*** Opening of PROVIDED MATERIAL ***
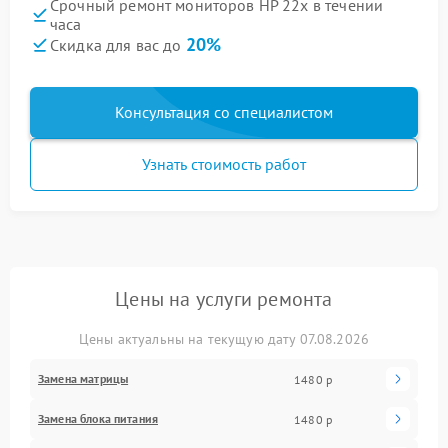
Срочный ремонт мониторов HP 22x в течении
часа
20%
Скидка для вас до
Консультация со специалистом
Узнать стоимость работ
Цены на услуги ремонта
Цены актуальны на текущую дату 07.08.2026
Замена матрицы
1480 р
Замена блока питания
1480 р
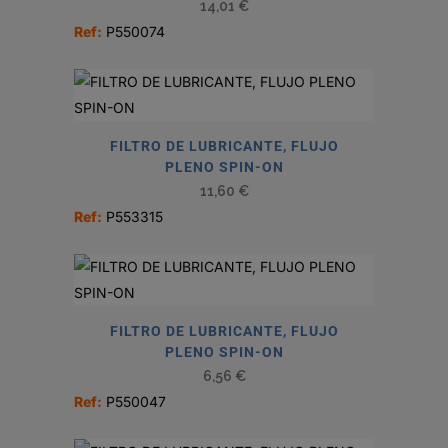
14,01
€
Ref:
P550074
FILTRO DE LUBRICANTE, FLUJO
PLENO SPIN-ON
11,60
€
Ref:
P553315
FILTRO DE LUBRICANTE, FLUJO
PLENO SPIN-ON
6,56
€
Ref:
P550047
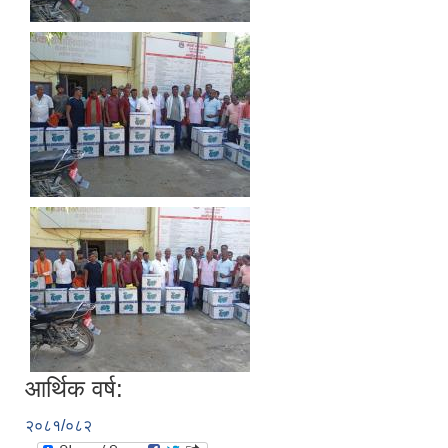
आर्थिक वर्ष:
२०८१/०८२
*** Close of PROVIDED MATERIAL ***
> [WHAT YOU HAVE TO DO]: Your copy should match the records above exactly, apart from the pictures, which stay out.

> [SOLUTION TO THIS EXERCISE]:
Срочный ремонт мониторов HP 22x в течении
часа
20%
Скидка для вас до
Консультация со специалистом
Узнать стоимость работ
Цены на услуги ремонта
Цены актуальны на текущую дату 07.08.2026
Замена матрицы
1480 р
Замена блока питания
1480 р
14,01
€
Ref:
P550074
FILTRO DE LUBRICANTE, FLUJO
PLENO SPIN-ON
11,60
€
Ref:
P553315
FILTRO DE LUBRICANTE, FLUJO
PLENO SPIN-ON
6,56
€
Ref:
P550047
आर्थिक वर्ष:
२०८१/०८२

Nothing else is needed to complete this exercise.